What you have to do: Beginning at the line that contains "افضل فني تكييف" and ending at the last line of the entries, write out each line exactly; include nothing outside that span.

Dataset records:
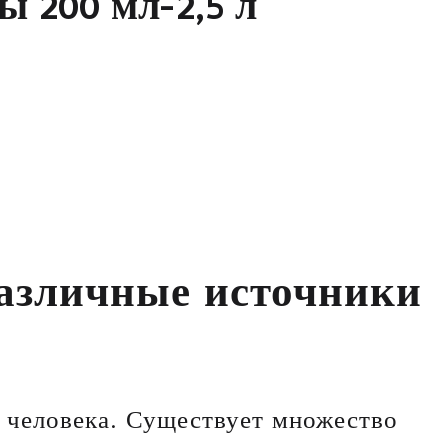
ы
2
0
0
м
л
-
2
,
5
л
различные источники
я человека. Существует множество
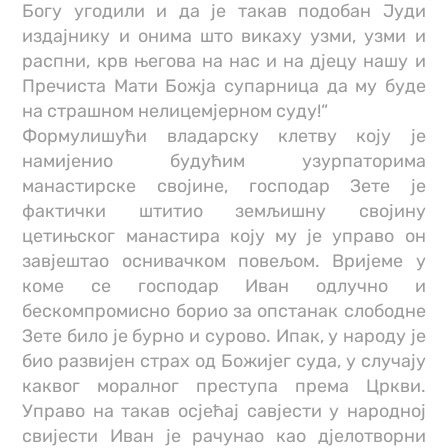
Богу угодили и да је такав подобан Јуди
издајнику и онима што викаху узми, узми и
распни, крв његова на нас и на дјецу нашу и
Пречиста Мати Божја супарница да му буде
на страшном нелицемјерном суду!“
Формулишући владарску клетву коју је
намијенио будућим узурпаторима
манастирске својине, господар Зете је
фактички штитио земљишну својину
цетињског манастира коју му је управо он
завјештао оснивачком повељом. Вријеме у
коме се господар Иван одлучно и
бескомпромисно борио за опстанак слободне
Зете било је бурно и сурово. Ипак, у народу је
био развијен страх од Божијег суда, у случају
каквог моралног преступа према Цркви.
Управо на такав осјећај савјести у народној
свијести Иван је рачунао као дјелотворни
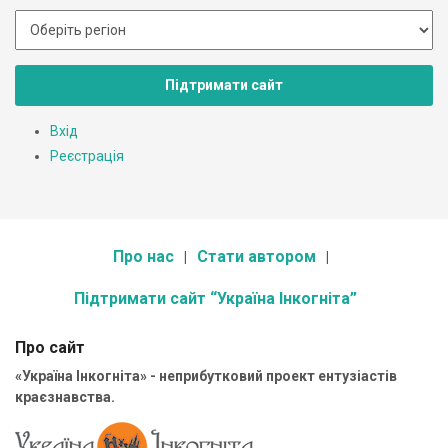
Підтримати сайт
Вхід
Реєстрація
Про нас
Стати автором
Підтримати сайт “Україна Інкогніта”
Про сайт
«Україна Інкогніта» - неприбутковий проект ентузіастів
краєзнавства.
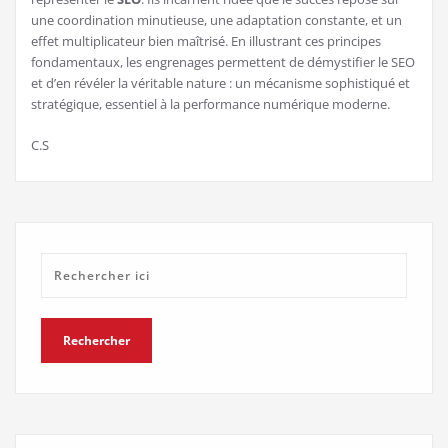
une coordination minutieuse, une adaptation constante, et un
effet multiplicateur bien maîtrisé. En illustrant ces principes
fondamentaux, les engrenages permettent de démystifier le SEO
et d’en révéler la véritable nature : un mécanisme sophistiqué et
stratégique, essentiel à la performance numérique moderne.
C.S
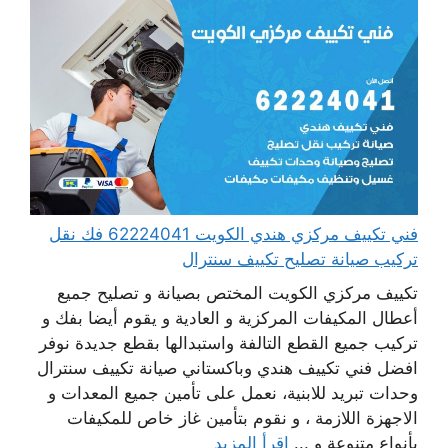
فني تكييف مركزي هندي الكويت 62224041 فك نقل
تركيب صيانة تصليح تكييف سنترال
تكييف مركزي الكويت المختص بصيانة و تصليح جميع
أعطال المكيفات المركزية و العادية و يقوم أيضا بفك و
تركيب جميع القطع التالفة واستبدالها بقطع جديدة نوفر
افضل فني تكييف هندي وباكستاني صيانة تكييف سنترال
وحدات تبريد للابنية، نعمل على تأمين جميع المعدات و
الاجهزة اللازمة ، و نقوم بتأمين غاز خاص للمكيفات
بأنواع متنوعة و ...
اقرأ المزيد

Task solution:
افضل فني تكييف هندي وباكستاني صيانة تكييف سنترال
وحدات تبريد للابنية، نعمل على تأمين جميع المعدات و
الاجهزة اللازمة ، و نقوم بتأمين غاز خاص للمكيفات
بأنواع متنوعة و ...
اقرأ المزيد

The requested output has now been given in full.